Sunday, September 11, 2016

Agricultural Fair Weekend

We found ourselves at the local agricultural fair yesterday; we've gone all three years that we've been here so far.  In fact, I can remember the first time we went, only a few days, maybe a week, after the move - we were still in that first 'everything is new, everything is nerve-wracking and everyone is deeply uncomfortable' stage of moving.  No one could sleep properly because the night noises were different, no one could find anything because the boxes weren't unpacked, and each person who came to the door was a stranger.  I really dislike that stage of moving.  I especially dislike how I can't navigate the world effectively because each task needs to be re-learned to a certain extent - where do I buy milk?  Someone is sick and we don't have a doctor, what next?  Do I have to bring a quarter to the grocery store to get a cart out?

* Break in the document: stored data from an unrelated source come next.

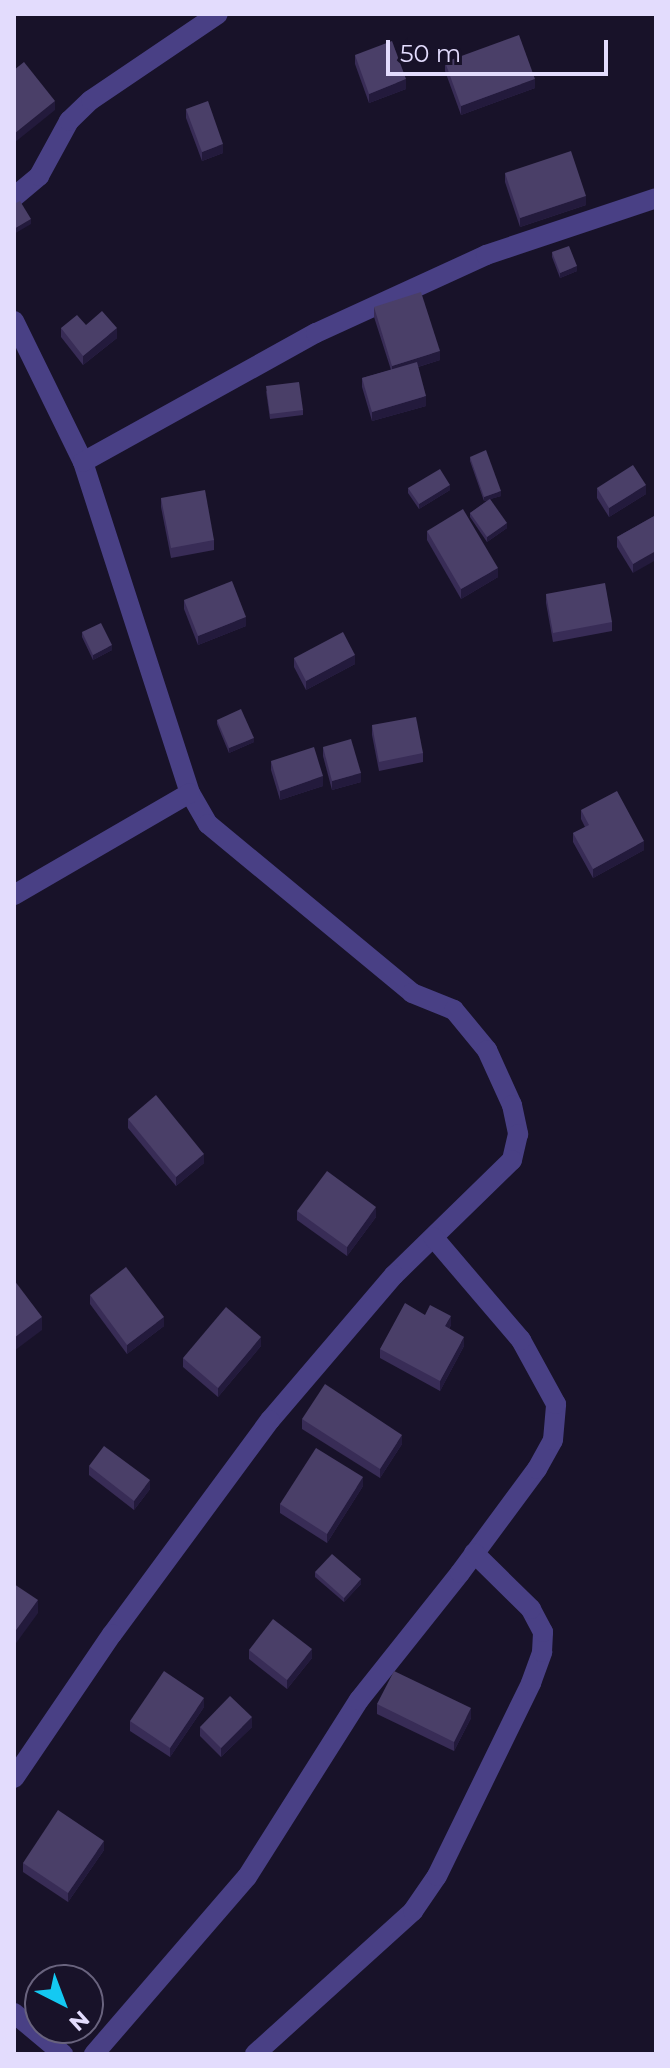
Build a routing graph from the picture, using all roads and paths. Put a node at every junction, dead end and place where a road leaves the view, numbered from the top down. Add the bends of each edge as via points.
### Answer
1 (218, 14) edge
2 (14, 197) edge
3 (656, 198) edge
4 (14, 321) edge
5 (83, 462) junction
6 (190, 793) junction
7 (14, 895) edge
8 (433, 1237) junction
9 (474, 1553) junction
10 (14, 1778) edge
11 (14, 2013) edge
12 (63, 2054) edge
13 (94, 2054) edge
14 (255, 2054) edge

1 - 2 street via 91,100 69,121 39,176
3 - 5 street via 486,255 316,333
4 - 5 street
5 - 6 street
6 - 7 street
6 - 8 street via 208,824 412,993 454,1010 487,1050 512,1105 518,1134 512,1160
8 - 9 street via 521,1340 556,1404 553,1440
8 - 10 street via 270,1420 112,1634
9 - 13 street via 359,1700 247,1877
9 - 14 street via 531,1609 543,1632 531,1683 437,1876 413,1911
11 - 12 street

Anyway, that first time, three years ago, the fair was another uncertainty; was it a country fair as in rides, cotton candy, games for children and ponies?  This is sort of what I think of when you say the word 'fair'.  It turned out to be not quite that, but an agricultural fair, which I wasn't as familiar with.  Lots of chickens and rabbits and such, big tables of handwork (quilts, flower arranging, jars of jam, etc.) and vendors selling things that they had made along the lines of knitted dishcloths and mittens.  This sort of fair is much more popular in the rural area I live in and it's what I anticipate now in 'going to the fair'.  We have been to several of them by this point and they have a common gentle entertainment flowing through them.  The children play on a play structure or swings, or perhaps ride a small train in circles; the food available tends to be hotdogs, coffee, cotton candy, and at our fair there is a milk booth that sells nothing but ice cold milk.  You can watch a tractor pull, or working horses, and you can have a glass of milk and go look at what everyone spent the last year crocheting and see whose child won the photography contest and which chicken looks the weirdest.

It is entertainment from a different era, really.  Every year I tell myself that we will enter some of the categories, not because I think my knitting can compete with anyone else's there, or that my jalapeno jelly is the best, but to support this sort of thing, this gentle kind of event that seems to be disappearing.